A phishing campaign is targeting executives with phony offers for awards, according to researchers at Trustwave SpiderLabs. The attackers first dupe the victims into handing over their credentials, then use the ClickFix social engineering technique to trick them into installing malware.
“The campaign uses a high-value executive recognition lure, ‘Cartier Recognition Program,’ to target executives,” the researchers write. “It includes a password-protected ZIP and personalized details to appear legitimate, urging the victim to open the attached ‘secure digital package’ to claim the reward, setting up the credential phish and malware chain that follows.”
If the user opens the ZIP file, they’ll first be taken to an HTML page posing as a login portal, which is designed to harvest their credentials. The login portal is tailored to impersonate the victim’s email provider.

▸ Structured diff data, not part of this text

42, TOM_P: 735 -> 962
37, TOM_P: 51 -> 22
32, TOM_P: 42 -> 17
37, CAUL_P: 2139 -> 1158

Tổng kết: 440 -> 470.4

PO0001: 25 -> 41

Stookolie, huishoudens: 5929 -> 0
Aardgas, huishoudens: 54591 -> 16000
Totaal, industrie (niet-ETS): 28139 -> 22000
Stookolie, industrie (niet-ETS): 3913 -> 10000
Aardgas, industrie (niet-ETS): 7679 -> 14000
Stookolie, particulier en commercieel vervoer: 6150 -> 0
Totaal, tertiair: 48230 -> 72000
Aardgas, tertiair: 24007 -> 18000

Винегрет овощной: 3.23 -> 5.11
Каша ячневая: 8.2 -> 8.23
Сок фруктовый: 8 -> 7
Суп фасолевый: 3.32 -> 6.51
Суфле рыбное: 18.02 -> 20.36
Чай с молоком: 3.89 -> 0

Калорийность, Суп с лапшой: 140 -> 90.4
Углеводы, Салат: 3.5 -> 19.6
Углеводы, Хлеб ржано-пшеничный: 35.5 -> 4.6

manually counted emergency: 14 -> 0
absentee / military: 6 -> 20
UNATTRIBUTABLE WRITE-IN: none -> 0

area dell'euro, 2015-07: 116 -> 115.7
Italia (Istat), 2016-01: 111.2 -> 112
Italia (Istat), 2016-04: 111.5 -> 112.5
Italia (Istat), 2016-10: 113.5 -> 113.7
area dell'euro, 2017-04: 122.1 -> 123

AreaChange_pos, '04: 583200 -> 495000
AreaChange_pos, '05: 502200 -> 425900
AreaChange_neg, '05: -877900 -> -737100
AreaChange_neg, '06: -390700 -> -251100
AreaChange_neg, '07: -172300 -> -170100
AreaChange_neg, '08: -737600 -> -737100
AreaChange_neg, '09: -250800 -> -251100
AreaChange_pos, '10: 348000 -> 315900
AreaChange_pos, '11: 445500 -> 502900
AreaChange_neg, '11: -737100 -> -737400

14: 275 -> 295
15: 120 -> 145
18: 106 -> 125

After the credentials are sent to the attackers, the victim is shown a phony error page, which initiates the ClickFix stage of the attack.
ClickFix is a social engineering technique that tricks users into copying and pasting a malicious command and running it on their computer. In this case, the fake error page tells users to open a Windows command prompt and paste in a command that will download the Stealerium malware.
“The malicious SVG shows a fake Chrome ‘Aw, snap!’ error and instructs the user to run a PowerShell ‘fix’ in cmd,” the researchers write. “This ClickFix trick turns a simple image download into user-driven code execution, launching the stager that installs Stealerium.”